When you hear words like “my village people are at work” we all laugh it out like it is not real. Most people don’t believe our African tales by moonlight because it seems to be stories made for us to laugh.
We hear African stories on while certain things are done, what is forbidden to do and what is accepted in our African society. The mortal and the pestle are symbolic items in an African home. There is no home in any village, city or tribe that does not have a mortal or pestle. It is essentially the helping hand of the wife to provide a special delicacy for her husband. It is known to be a proper African traditional meal that gives the husband stomach satisfaction.
I had travelled for a friend’s wedding in Benin city. She is from the Esan speaking part of Edo state. After the wedding celebrations. The bride was given several gifts amongst which was a mortal and a pestle which will be used in preparing a meal of pounded yam with her husband’s favourite soup.
We all got to the park to travel down to Abuja. We boarded the bus and as the person was loading the vehicle, he drew the attention of the bride to the mortar and the pestle. He clearly stated that “he cannot put the mortar and the pestle in the boot”. We were surprised so we asked why and he said that “if a vehicle has a mortar and a pestle in it, the vehicle will not move”. We laughed at the statement and called it a superstitious belief. He later placed the mortal in the vehicle and requested for N10, N20 and N50 to put inside the mortar and the pestle was given to us.

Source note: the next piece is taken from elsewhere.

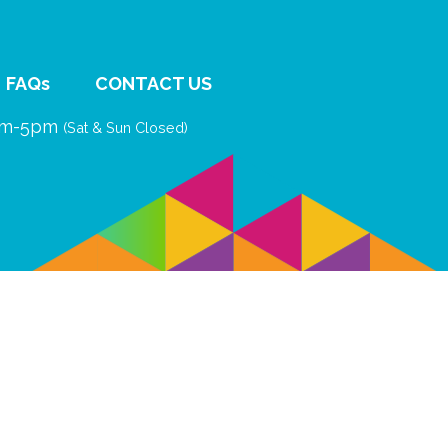
FAQs
CONTACT US
9am-5pm
(Sat & Sun Closed)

We left the park around 10am. On getting close to Auchi, the vehicle developed fault. The driver asked all of us to come down from the vehicle. He was able to get the vehicle working and we continued our journey. We complained to the driver about not doing proper maintenance on the vehicle as it was an old bus. The driver claimed he had never had issues with his vehicle. The vehicle kept having issues till we got to a mechanic in Okene town.
While there, I suddenly remembered what the loader of the vehicle had said about the mortar. I drew the attention of my companions to it and they all said it’s a superstitious belief. The driver overhead us and said that he wouldn’t have carried us if he knew we were traveling with a mortar and we told him it was because of his poor maintenance of his bus.
The journey was not going smoothly as the bus was still having issues. On getting to lokoja around 6pm, we met a vehicle that left Benin around 12pm at lokoja before us. We had to conclude within ourselves that this was not ordinary. We called our elders to ask how true the myth was. We were told that two engines (mortar and the vehicle) cannot be in the same place. We were asked if money was placed in the mortar and we said yes. The bride mother then asked if the pestle was inside the mortar and we said no and she told us to put them together as they cannot be separated.
We started looking for the pestle and realized that the pestle had rolled to where the mortar was which confirmed the statement that they cannot be separated. We later placed the pestle in the mortar and coincidentally, the driver just finished fixing the vehicle for the 3rd time. Believe me not, we had a smooth journey straight to Abuja.
Here lies the question? Was the vehicle stopping on the road due to myth or as a result of poor vehicle maintenance. This belief is common among the Edo and Yoruba speaking people in Nigeria. The Yoruba people believe in turning the mortar face down when traveling.